For more information on algorithms, see Choosing an Amazon Forecast Algorithm.

Predictor Evaluation

After you create a predictor, you can evaluate the accuracy of the forecast it generates by running the GetAccuracyMetrics operation.

Evaluation Parameters

The evaluation parameters define how to split a dataset into training and test datasets for backtest window evaluations, as well as the number of backtest iterations to perform. These parameters have default values that can be overridden in the CreatePredictor request.

The evaluation parameters consist of the NumberOfBacktestWindows and theBackTestWindowOffset parameters.

NumberOfBacktestWindows specifies the number of times to split the input data. The range is 1 through 5.

BackTestWindowOffset defines the point from the end of the dataset where the data is split for model training and testing (evaluation). The value is specified as the number of data points. BackTestWindowOffset must be greater than or equal to the forecast horizon and less than half of the TARGET_TIME_SERIES dataset length. This parameter can be used to mimic a past virtual forecast start date.

For more information, see Predictor Metrics.


After creating an Amazon Forecast predictor, you call the CreateForecast operation to create a forecast. During forecast creation, Amazon Forecast trains a model on the entire dataset before hosting the model and doing inference. This operation creates a forecast for every item (item_id) in the dataset group that was used to train the predictor. After a forecast is created, you can query the forecast or export it to your Amazon Simple Storage Service (Amazon S3) bucket.

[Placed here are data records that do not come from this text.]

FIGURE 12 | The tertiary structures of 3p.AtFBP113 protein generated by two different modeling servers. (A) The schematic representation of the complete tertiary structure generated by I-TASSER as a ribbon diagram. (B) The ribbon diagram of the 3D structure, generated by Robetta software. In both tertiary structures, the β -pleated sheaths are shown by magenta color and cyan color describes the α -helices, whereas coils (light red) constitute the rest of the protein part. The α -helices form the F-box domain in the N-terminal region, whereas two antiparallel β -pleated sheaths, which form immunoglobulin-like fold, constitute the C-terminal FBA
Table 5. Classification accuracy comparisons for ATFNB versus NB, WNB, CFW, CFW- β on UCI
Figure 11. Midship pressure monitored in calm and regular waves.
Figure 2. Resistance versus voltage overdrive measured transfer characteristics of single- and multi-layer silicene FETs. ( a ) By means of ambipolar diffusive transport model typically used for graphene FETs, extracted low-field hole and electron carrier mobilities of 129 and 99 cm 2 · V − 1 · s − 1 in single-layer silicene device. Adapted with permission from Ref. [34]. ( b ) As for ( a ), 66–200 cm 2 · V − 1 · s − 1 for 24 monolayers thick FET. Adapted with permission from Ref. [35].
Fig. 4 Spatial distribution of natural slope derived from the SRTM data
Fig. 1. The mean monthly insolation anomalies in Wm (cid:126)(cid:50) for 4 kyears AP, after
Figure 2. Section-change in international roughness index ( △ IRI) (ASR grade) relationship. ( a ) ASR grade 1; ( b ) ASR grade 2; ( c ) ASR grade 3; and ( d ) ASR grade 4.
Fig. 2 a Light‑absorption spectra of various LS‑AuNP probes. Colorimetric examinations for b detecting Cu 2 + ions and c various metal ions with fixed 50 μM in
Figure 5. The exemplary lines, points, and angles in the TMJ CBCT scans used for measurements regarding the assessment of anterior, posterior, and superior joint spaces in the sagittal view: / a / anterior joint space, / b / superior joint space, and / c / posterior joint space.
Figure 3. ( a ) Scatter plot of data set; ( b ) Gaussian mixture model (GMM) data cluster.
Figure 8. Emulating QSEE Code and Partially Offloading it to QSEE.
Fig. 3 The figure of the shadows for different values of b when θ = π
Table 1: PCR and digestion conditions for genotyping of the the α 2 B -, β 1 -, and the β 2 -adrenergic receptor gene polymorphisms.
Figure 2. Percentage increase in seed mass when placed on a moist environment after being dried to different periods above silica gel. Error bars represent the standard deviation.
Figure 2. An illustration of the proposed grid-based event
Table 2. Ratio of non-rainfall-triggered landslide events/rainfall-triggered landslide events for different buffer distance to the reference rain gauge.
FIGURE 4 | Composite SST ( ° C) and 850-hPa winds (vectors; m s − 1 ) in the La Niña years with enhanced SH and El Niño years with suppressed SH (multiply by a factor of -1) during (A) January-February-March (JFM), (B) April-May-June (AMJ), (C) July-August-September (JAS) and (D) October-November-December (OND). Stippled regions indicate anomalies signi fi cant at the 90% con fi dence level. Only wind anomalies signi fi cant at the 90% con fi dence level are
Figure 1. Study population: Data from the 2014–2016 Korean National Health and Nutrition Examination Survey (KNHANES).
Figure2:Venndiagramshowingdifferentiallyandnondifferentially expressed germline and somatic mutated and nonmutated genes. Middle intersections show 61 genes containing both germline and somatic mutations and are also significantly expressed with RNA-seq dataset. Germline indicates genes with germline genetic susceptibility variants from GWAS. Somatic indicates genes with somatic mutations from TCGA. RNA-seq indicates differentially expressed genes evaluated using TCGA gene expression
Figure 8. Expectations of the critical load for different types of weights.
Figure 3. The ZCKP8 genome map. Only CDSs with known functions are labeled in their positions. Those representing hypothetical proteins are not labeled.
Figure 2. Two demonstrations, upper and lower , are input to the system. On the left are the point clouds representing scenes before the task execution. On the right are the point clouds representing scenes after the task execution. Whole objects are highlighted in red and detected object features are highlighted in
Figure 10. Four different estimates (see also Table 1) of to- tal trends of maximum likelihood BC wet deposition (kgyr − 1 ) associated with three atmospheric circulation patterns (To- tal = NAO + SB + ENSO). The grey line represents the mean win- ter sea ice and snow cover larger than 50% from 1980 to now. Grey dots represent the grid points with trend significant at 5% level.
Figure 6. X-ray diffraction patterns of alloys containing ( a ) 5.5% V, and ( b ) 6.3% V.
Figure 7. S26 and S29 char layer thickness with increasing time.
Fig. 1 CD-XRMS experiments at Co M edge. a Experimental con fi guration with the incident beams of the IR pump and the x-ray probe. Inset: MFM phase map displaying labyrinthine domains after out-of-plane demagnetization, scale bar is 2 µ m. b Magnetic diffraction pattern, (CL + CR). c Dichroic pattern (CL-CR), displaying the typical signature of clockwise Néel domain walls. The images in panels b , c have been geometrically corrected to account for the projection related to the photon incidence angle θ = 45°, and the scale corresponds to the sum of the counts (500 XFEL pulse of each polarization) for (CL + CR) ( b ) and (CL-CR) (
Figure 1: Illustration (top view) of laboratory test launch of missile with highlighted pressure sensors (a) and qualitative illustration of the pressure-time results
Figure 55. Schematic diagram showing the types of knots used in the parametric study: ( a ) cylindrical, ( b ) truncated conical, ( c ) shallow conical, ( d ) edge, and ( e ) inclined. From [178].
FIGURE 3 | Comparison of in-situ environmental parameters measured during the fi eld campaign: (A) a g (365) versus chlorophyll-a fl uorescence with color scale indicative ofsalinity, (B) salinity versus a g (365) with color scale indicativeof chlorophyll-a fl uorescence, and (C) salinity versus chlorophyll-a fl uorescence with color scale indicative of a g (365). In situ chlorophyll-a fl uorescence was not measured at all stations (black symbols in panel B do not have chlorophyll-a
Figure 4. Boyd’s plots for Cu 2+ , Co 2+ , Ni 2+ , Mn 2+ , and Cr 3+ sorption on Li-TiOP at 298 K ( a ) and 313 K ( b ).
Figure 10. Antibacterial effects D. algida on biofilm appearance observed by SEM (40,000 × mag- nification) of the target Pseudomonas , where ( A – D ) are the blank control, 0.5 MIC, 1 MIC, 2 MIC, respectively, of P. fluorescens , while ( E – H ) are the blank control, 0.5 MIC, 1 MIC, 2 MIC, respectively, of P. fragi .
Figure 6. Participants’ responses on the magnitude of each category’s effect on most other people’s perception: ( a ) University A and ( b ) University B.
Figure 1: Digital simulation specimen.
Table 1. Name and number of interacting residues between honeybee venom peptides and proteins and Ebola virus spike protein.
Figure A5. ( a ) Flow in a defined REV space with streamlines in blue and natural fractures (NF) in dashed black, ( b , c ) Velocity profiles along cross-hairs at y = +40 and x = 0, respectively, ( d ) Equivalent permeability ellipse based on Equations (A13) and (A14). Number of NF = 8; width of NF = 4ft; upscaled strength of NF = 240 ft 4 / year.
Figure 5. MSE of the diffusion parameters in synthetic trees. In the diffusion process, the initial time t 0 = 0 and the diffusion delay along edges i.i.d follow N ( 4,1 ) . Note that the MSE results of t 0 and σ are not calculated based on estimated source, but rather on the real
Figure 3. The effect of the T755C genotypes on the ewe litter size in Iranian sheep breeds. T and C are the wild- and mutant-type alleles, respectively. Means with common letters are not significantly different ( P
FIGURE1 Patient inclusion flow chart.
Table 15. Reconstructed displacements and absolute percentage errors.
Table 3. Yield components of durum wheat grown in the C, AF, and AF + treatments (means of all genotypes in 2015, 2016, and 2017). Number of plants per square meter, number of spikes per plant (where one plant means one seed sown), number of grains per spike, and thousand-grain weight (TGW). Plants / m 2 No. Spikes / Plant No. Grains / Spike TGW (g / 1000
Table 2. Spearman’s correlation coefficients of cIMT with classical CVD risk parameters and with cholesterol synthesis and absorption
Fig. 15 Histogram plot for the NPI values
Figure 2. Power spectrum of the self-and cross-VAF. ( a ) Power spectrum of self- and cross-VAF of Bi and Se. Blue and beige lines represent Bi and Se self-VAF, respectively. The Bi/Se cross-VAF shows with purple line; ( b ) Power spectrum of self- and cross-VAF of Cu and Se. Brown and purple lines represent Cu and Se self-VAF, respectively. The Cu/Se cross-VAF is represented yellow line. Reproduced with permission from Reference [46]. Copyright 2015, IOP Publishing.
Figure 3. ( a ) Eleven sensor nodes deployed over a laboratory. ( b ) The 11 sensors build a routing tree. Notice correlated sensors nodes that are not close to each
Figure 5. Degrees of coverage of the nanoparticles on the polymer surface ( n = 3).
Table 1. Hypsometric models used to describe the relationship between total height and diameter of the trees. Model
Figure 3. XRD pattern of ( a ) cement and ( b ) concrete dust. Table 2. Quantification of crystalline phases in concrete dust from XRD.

By default, the forecast frequency is the data collection frequency that you specified when you created the dataset with the CreateDataset operation. You can optionally specify an interval that is greater, but not lesser, than the specified frequency for the dataset. Then, the operation aggregates the forecast data and returns the results. For example, suppose that your data collection frequency was every day. You can then get a daily or monthly forecast, but not an hourly forecast.

You query a forecast using the QueryForecast operation. By default, the complete range of the forecast is returned. You can request a specific date range within the complete forecast.

When you query a forecast you must specify filtering criteria. A filter is a key-value pair. The key is one of the schema attribute names (including forecast dimensions) from one of the datasets used to create the forecast. The value is a valid values for the specified key. You can specify multiple key-value pairs. The returned forecast will only contain items that satisfy all the criteria.

To export the forecast, you can call the CreateForecastExportJob operation. This operation copies the forecast to your Amazon S3 bucket as a CSV file. Optionally, you can specify an AWS Key Management Service key to encrypt the data before it is written to the bucket.